This is not the case in this area. Adelphia has set up a retention group to try to keep customers that say they are disconnecting and getting dbs. When I called for my disconnect the guy on the other end of the phone transfered me to a different department. After asking why I was leaving (and of course I was honest) they said they would offer me a lower rate. I asked why they didn't do that before....the answer was because I hadn't asked for it...so I told the guy I guessed that lost them a sub. He then asked if I was also disconnecting my cable modem and when I said yes he asked why....so I told him Verizon DSL is $15 per month less....he said DSL is slower...well FYI to Adelphia my Verizon DSL has consistently given me faster download speeds than I had been getting with Adelphia Broadband.

A friend of mine had planned on getting DirecTV when he built his new house but his cable company gave him a deal he chose not to refuse, apparently a pretty darn good one too.

I am super happy so far with Dish Network. The PQ is SOOOOO much better than Adelphia ever was and it costs less...what more could you possibly ask for. Adelphia HAS to be hurting in this area.


----------



## MarkA (Mar 23, 2002)

Cable companies make great sign-on offers (the reason I've got cable now), but when my friend getting the dish I talked about in the DISH forum called to cancel cable it was "buh-bye, see ya". No retention offers whatsoever. Not even asked why she was canceling! On the other hand, for 16 months I've got 3 mbit Internet, Digital Cable+Starz!+Encore+HBO (including HBO VOD) for $75/month!

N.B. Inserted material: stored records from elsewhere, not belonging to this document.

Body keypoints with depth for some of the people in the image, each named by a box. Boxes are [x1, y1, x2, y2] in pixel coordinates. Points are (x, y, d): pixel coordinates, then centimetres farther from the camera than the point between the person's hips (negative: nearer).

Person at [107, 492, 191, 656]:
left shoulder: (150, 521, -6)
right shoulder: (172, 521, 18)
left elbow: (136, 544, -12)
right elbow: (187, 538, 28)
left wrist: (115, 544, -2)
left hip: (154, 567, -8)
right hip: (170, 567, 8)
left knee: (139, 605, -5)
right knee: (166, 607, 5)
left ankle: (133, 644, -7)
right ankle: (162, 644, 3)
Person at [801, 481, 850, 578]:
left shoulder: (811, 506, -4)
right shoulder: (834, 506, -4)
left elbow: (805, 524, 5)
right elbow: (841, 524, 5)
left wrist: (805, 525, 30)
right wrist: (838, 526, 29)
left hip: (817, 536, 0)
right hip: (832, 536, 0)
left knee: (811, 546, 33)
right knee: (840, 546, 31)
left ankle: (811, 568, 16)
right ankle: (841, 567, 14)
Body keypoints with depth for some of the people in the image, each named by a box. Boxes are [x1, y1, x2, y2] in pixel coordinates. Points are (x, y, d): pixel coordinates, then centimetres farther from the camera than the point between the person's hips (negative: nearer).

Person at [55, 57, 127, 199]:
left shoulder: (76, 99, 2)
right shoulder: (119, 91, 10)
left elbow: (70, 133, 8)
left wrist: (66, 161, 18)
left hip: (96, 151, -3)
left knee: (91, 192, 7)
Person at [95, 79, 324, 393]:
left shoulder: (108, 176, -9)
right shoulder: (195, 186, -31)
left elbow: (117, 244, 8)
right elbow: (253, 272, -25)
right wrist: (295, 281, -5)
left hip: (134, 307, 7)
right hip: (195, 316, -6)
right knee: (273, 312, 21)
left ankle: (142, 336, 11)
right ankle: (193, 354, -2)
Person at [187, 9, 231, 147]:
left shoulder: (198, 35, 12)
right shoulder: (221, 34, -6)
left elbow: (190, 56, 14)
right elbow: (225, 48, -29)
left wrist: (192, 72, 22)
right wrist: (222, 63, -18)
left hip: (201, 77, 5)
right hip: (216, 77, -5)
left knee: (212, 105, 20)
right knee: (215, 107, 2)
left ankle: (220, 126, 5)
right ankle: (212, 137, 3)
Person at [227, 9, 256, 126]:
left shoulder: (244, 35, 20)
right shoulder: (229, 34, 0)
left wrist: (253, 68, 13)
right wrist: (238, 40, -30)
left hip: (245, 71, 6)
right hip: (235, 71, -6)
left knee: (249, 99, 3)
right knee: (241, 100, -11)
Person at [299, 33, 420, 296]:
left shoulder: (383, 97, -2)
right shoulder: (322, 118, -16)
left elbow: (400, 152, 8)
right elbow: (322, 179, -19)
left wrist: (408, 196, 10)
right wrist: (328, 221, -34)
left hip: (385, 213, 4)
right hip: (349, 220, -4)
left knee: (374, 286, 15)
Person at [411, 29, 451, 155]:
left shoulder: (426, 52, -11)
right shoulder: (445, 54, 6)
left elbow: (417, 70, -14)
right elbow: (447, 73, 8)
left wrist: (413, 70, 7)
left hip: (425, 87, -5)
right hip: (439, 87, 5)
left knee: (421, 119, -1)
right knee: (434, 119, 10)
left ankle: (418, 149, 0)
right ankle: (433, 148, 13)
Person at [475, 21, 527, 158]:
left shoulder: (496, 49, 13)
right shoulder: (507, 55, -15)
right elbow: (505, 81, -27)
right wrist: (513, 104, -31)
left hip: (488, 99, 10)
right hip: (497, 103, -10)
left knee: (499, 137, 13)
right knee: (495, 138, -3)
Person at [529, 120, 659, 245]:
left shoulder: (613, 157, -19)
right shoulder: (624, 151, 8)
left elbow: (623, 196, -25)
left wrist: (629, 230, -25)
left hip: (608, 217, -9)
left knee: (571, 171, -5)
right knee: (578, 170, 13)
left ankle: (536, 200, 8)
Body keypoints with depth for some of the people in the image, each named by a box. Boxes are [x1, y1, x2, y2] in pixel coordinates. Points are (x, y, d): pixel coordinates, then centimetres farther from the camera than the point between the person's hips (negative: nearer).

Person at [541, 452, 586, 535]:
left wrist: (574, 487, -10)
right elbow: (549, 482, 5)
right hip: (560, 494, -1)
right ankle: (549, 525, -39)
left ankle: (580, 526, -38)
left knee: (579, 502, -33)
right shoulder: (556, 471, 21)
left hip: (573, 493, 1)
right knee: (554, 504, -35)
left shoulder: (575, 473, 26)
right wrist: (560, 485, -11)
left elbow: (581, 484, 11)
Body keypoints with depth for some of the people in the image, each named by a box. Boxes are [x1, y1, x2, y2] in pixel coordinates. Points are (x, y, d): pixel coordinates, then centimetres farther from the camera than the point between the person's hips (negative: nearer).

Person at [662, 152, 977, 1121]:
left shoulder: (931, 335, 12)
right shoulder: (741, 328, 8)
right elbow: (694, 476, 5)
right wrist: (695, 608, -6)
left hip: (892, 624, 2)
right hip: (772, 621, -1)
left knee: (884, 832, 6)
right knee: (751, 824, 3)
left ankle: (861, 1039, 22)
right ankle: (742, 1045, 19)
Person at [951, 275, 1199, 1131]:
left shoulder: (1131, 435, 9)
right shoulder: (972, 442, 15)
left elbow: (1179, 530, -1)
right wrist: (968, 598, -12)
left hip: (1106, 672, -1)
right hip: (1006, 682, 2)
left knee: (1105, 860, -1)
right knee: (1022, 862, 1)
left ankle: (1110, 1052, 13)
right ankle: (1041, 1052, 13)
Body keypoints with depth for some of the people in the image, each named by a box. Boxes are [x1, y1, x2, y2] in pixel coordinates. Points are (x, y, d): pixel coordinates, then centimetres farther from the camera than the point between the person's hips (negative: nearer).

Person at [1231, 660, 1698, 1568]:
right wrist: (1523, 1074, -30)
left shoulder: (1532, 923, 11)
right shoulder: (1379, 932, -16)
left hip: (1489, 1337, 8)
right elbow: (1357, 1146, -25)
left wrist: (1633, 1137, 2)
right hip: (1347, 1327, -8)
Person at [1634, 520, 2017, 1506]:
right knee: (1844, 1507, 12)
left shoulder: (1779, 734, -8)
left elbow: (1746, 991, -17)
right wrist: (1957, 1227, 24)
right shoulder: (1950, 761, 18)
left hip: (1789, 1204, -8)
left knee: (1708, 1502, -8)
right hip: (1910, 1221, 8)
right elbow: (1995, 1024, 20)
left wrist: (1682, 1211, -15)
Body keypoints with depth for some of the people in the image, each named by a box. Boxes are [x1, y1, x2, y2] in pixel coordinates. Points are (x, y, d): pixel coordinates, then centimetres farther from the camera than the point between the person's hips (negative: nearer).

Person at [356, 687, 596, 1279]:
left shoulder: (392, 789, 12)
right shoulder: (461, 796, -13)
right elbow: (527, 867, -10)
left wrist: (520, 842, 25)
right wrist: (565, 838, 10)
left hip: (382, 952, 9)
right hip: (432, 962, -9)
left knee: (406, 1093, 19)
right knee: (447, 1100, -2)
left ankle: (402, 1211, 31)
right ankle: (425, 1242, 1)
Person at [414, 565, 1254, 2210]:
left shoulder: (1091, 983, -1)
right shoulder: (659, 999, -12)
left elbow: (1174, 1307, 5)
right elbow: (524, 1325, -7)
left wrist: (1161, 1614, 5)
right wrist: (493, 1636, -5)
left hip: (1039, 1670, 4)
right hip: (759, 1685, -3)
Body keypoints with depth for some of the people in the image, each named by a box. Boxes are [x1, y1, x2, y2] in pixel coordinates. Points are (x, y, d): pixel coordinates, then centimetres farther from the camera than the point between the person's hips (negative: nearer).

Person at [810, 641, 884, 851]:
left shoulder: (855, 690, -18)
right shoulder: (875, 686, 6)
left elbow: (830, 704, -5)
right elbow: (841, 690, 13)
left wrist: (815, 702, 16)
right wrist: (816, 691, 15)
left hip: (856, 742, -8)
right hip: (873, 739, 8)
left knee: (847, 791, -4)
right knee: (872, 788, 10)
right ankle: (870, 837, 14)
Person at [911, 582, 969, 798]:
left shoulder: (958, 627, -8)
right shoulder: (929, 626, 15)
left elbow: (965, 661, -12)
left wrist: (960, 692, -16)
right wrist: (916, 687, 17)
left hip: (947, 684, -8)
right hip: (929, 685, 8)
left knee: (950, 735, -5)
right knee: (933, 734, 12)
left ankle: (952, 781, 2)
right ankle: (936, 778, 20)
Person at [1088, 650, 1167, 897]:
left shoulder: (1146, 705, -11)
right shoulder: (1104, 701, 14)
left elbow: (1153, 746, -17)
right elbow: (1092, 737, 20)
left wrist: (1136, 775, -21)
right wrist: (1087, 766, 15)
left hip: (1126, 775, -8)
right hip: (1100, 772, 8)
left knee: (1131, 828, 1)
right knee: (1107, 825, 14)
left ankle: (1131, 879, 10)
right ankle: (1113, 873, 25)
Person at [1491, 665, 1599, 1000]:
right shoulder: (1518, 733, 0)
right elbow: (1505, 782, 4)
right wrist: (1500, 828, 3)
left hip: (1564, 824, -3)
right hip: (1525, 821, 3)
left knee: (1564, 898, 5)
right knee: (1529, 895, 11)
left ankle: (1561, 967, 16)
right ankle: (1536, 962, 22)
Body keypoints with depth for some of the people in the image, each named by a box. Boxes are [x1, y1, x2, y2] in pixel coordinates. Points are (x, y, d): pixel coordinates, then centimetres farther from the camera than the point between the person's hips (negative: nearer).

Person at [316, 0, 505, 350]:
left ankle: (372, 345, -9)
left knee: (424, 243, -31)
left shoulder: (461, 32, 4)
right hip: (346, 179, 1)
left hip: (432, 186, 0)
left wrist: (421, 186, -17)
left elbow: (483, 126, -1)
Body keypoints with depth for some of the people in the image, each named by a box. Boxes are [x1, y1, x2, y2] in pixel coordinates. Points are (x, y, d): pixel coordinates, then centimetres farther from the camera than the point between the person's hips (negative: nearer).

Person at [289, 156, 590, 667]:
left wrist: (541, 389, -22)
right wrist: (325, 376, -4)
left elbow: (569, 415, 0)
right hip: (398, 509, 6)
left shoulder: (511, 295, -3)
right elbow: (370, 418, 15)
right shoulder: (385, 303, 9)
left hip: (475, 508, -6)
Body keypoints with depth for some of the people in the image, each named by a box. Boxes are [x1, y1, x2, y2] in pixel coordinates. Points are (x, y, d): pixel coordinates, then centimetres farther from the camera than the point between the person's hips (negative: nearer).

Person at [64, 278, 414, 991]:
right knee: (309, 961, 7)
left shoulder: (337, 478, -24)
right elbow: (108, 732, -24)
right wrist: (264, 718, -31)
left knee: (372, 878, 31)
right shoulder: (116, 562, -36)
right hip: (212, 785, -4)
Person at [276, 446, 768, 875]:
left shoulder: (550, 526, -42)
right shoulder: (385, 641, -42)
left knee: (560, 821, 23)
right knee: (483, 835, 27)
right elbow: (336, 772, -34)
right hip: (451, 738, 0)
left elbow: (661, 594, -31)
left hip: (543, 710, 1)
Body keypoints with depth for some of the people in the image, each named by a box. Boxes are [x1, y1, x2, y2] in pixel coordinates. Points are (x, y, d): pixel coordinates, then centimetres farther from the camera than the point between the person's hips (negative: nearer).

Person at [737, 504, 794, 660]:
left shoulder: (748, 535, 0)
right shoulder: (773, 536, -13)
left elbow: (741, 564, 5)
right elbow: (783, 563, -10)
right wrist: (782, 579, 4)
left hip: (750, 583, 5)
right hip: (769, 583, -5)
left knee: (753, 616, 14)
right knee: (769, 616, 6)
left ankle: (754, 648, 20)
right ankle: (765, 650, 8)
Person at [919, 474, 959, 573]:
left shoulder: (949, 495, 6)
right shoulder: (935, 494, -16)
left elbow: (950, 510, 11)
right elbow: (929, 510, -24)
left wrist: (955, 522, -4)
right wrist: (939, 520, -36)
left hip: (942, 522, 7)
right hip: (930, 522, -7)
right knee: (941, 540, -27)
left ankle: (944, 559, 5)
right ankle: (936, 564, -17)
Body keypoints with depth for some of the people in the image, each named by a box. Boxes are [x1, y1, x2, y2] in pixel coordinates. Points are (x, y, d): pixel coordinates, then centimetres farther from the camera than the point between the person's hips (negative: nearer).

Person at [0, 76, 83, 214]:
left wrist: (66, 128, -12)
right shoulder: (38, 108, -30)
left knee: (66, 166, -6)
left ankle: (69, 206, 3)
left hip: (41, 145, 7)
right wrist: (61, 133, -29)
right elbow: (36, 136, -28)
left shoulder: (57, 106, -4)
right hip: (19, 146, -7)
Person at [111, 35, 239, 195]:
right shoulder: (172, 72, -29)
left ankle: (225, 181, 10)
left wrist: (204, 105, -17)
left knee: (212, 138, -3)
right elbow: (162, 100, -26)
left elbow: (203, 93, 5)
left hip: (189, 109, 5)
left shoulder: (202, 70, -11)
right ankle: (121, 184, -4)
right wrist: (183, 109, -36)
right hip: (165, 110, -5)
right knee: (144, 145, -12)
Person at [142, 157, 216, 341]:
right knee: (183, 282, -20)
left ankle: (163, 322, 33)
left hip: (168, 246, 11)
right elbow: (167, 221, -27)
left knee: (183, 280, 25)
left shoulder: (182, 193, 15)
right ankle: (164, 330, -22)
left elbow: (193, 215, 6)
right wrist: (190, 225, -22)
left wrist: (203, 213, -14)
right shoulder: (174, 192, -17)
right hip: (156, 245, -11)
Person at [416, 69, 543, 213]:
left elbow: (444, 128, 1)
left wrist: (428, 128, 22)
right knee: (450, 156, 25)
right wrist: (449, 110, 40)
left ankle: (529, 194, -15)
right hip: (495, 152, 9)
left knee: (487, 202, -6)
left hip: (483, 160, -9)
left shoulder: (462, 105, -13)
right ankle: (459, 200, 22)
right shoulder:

The basic channels picture quality is much worse than satellite, most digitals are a little worse to a little better depending on channel, HBO is about the same/slightly better (though I don't know how it looked on satellite) and HBO Video-On-Demand is excellent.


----------



## John R. Metzger (Apr 24, 2002)

Regarding Grasschopper's post above. I have not heard good reports form Adelphia Cable Modem Service in the Lewistown area. I have Verizon DSL and am very, very happy with it. Since I live outside Lewistown Adelphia was never an option. Atlantic Broadband (formerly Charter Communications) "serves" this area and they do not provide cable modem service. When I left cable TV, I left because of poor picture quality. There is no comparison in the picture quality on Dish and cable here. I actually spend more now but get far more channels. I really feel good about leaving cable TV and my decision to move to satellite. The number of homes in this area with dishes on the roof just keeps growing!


----------